Collection entries
-.-.-

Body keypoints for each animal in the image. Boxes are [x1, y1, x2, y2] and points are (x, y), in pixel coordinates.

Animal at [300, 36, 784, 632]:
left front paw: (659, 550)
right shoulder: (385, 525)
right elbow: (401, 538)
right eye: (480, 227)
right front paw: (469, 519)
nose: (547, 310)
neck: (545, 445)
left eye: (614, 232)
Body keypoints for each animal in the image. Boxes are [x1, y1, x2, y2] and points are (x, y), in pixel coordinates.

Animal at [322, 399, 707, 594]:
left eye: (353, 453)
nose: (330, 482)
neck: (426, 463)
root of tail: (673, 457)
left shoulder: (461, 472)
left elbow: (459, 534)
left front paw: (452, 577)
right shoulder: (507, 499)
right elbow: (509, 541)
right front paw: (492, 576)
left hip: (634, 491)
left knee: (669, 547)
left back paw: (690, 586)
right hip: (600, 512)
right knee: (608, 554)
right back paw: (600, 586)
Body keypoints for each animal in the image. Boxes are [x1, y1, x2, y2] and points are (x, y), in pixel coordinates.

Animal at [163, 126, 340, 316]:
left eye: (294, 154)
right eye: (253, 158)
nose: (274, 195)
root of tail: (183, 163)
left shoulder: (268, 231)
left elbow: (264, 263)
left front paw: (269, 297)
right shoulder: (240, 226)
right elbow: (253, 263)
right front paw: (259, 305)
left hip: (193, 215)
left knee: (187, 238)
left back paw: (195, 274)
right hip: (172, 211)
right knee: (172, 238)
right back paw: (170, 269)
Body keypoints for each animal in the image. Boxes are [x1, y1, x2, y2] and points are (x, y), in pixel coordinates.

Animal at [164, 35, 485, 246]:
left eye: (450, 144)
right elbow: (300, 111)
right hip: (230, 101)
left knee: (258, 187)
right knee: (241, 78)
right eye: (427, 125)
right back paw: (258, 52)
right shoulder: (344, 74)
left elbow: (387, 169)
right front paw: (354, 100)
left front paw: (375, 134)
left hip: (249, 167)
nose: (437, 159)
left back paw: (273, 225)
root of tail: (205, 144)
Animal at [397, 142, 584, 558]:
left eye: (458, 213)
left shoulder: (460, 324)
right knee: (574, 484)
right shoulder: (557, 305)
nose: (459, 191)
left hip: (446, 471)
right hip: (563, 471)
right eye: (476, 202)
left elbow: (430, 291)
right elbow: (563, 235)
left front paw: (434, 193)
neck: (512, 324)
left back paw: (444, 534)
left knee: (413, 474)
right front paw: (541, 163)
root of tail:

-.-.-

▸ **Task item**
Set down nothing but the lines from the one containing "right elbow: (253, 263)" through the final line above, exactly as written.

▸ **Exercise response**
right elbow: (253, 263)
right front paw: (259, 305)
left hip: (193, 215)
left knee: (187, 238)
left back paw: (195, 274)
right hip: (172, 211)
right knee: (172, 238)
right back paw: (170, 269)
Body keypoints for each animal in the image. Boxes are [x1, y1, x2, y2] and points are (x, y), in pixel coordinates.

Animal at [164, 35, 485, 246]:
left eye: (450, 144)
right elbow: (300, 111)
right hip: (230, 101)
left knee: (258, 187)
right knee: (241, 78)
right eye: (427, 125)
right back paw: (258, 52)
right shoulder: (344, 74)
left elbow: (387, 169)
right front paw: (354, 100)
left front paw: (375, 134)
left hip: (249, 167)
nose: (437, 159)
left back paw: (273, 225)
root of tail: (205, 144)
Animal at [397, 142, 584, 558]:
left eye: (458, 213)
left shoulder: (460, 324)
right knee: (574, 484)
right shoulder: (557, 305)
nose: (459, 191)
left hip: (446, 471)
right hip: (563, 471)
right eye: (476, 202)
left elbow: (430, 291)
right elbow: (563, 235)
left front paw: (434, 193)
neck: (512, 324)
left back paw: (444, 534)
left knee: (413, 474)
right front paw: (541, 163)
root of tail:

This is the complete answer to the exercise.